--- RECORDS FOR THIS TASK ---
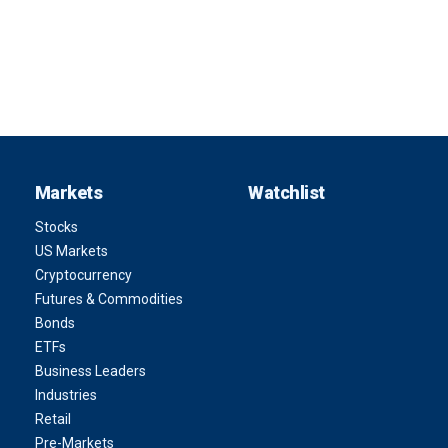
Markets
Watchlist
Stocks
US Markets
Cryptocurrency
Futures & Commodities
Bonds
ETFs
Business Leaders
Industries
Retail
Pre-Markets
---
Copy out every line of text in the listing above, word for word and in the same order, leaving out the pictures.

Markets
Watchlist
Stocks
US Markets
Cryptocurrency
Futures & Commodities
Bonds
ETFs
Business Leaders
Industries
Retail
Pre-Markets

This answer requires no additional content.